Cummings was deeply influenced by the Romantic poets, especially John Keats and William Wordsworth, whom she studied in college.

“The Romantics' way of looking at nature greatly informed my writing,” Cummings says. “Even in the early 1800s, Wordsworth was mourning the destruction of nature by man. He had a great reverence for the natural world.”

Cummings also was influenced by the Irish poet W. B. Yeats.

“I was particularly struck by the way he infused meaning into the natural world,” she explains. “In Yeats, the rocks in a stream become symbolic of the Irish revolution.”

Yet these were all men. What about the female writers?

“I was never taught any women or minority writers when I was in college,” Cummings says. “It was all about the white male canon back then. Yet in my senior year at college, I discovered Sylvia Plath, Anne Sexton, and Adrienne Rich and was blown away by the power of women poets.”

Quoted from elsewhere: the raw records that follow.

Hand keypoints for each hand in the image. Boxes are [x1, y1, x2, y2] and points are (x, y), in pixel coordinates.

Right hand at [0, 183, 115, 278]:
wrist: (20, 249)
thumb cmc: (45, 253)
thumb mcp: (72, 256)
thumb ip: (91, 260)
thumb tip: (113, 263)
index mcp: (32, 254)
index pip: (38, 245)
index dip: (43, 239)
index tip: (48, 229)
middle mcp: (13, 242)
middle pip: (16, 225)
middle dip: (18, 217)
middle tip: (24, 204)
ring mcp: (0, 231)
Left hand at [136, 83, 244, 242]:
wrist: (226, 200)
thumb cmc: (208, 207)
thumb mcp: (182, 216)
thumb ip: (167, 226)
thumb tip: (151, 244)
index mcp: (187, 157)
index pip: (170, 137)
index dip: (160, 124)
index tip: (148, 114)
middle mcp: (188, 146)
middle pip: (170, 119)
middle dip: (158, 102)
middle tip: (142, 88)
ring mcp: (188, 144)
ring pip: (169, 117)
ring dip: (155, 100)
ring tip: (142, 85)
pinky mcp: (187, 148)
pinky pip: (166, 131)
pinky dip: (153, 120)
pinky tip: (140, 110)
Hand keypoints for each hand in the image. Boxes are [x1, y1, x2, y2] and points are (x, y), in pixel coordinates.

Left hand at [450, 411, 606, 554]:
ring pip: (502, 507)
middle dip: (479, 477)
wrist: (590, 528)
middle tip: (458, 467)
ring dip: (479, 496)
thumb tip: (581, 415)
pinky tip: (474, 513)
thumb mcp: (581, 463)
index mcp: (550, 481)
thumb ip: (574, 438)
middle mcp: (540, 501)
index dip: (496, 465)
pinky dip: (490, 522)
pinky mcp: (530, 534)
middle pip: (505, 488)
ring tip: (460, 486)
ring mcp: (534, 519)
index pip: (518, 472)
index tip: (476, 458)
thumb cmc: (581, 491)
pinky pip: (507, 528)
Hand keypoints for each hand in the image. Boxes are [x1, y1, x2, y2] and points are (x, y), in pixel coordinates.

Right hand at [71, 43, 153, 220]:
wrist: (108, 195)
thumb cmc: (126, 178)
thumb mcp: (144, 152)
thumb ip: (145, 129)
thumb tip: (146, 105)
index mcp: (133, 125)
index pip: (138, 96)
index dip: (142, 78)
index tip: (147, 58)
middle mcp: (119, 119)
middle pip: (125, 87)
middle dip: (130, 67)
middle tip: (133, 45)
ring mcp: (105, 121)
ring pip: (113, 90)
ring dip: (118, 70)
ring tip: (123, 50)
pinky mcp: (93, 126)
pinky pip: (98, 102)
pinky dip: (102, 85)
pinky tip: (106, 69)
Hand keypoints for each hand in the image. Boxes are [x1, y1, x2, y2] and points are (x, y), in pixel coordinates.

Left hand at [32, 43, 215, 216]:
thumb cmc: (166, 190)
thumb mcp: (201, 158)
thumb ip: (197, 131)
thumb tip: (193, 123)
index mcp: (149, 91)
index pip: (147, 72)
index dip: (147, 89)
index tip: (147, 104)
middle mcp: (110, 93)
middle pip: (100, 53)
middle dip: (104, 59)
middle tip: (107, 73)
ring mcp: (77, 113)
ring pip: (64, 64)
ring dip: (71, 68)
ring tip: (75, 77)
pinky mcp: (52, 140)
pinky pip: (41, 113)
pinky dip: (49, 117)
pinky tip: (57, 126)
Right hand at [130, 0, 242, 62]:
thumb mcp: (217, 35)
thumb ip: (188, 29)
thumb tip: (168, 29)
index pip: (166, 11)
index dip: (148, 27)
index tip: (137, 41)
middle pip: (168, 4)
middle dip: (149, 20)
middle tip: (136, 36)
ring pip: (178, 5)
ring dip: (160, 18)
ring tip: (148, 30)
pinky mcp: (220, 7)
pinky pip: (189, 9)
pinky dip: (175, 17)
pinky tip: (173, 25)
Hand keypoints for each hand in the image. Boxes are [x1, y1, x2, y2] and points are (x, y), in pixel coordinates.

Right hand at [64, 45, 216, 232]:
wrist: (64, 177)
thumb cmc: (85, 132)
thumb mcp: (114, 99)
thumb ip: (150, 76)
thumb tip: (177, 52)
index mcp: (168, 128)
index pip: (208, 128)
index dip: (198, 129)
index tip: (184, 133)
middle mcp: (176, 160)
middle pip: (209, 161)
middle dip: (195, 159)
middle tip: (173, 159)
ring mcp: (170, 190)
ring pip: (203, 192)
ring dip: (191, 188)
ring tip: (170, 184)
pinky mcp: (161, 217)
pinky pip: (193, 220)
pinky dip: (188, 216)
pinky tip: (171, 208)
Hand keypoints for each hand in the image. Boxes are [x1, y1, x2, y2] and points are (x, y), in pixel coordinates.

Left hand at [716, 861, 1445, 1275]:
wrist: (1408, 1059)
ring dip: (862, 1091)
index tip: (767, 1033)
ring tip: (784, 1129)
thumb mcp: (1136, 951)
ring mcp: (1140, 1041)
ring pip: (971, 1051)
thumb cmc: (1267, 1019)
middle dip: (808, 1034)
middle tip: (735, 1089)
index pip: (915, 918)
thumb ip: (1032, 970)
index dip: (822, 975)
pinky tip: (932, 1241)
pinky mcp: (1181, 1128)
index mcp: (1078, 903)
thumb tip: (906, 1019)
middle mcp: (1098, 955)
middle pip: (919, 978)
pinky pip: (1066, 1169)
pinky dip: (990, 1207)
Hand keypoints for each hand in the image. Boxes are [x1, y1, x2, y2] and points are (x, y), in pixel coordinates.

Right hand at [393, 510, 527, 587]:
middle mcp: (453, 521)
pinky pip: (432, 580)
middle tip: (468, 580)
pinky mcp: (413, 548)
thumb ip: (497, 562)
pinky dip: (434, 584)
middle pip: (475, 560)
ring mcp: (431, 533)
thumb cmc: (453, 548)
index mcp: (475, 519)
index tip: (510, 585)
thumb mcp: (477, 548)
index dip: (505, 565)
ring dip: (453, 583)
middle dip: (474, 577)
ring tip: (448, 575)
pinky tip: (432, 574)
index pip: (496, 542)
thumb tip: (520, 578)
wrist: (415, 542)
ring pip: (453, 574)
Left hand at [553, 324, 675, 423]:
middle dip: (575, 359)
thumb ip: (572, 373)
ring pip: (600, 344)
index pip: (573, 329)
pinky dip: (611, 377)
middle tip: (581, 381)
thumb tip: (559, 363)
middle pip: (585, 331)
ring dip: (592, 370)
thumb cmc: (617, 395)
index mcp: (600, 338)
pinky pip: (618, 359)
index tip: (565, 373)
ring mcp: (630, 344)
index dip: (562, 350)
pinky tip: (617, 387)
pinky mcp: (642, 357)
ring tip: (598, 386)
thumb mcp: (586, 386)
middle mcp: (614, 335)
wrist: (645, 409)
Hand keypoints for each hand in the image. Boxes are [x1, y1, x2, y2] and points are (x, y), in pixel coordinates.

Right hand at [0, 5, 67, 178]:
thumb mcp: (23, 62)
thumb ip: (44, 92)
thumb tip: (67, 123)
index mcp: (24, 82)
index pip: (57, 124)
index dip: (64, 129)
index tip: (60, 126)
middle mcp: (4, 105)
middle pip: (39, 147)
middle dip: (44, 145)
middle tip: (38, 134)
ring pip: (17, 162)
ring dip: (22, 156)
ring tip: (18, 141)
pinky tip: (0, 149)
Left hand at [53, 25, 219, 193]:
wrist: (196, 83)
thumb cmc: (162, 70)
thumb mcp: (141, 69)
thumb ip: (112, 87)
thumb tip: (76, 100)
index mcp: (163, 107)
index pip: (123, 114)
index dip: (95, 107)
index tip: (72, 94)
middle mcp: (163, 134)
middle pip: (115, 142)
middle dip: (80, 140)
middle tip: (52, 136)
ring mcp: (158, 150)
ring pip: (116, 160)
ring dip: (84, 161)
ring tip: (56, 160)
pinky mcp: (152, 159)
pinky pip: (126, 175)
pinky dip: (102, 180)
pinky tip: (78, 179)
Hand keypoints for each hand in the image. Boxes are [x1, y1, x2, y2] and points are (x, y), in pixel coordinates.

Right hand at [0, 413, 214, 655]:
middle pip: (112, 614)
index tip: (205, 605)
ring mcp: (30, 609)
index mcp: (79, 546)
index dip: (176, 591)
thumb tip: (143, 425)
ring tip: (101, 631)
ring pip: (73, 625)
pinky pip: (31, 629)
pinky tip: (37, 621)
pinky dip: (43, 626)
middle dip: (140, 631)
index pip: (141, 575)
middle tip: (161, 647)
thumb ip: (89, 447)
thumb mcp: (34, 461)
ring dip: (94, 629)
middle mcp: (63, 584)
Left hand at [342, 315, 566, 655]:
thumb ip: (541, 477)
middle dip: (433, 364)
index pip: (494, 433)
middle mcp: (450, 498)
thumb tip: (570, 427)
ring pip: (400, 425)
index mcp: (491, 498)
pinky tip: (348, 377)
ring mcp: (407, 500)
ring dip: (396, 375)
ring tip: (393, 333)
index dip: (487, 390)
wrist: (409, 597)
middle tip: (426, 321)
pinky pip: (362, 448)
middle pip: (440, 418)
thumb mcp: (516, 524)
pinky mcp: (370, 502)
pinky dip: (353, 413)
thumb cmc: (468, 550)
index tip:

Cummings has since come to love many women poets.

“For instance, Vermont's Grace Paley is one of my favorite writers, and she is someone not afraid to state her politics,” says Cummings, whose own poetry is about the connections between politics and the environment.

“In the last 10 years, the specter of terrorism has also become a part of what I write,” she continues. “After Trump's election, poetry.org reported more activity than it ever had before. Actually that makes a lot of sense. Poetry helps work through grief and other powerful emotions. That is probably why it is read at some of the major events in our life, like weddings or funerals. Poetry is a powerful tool of communication.”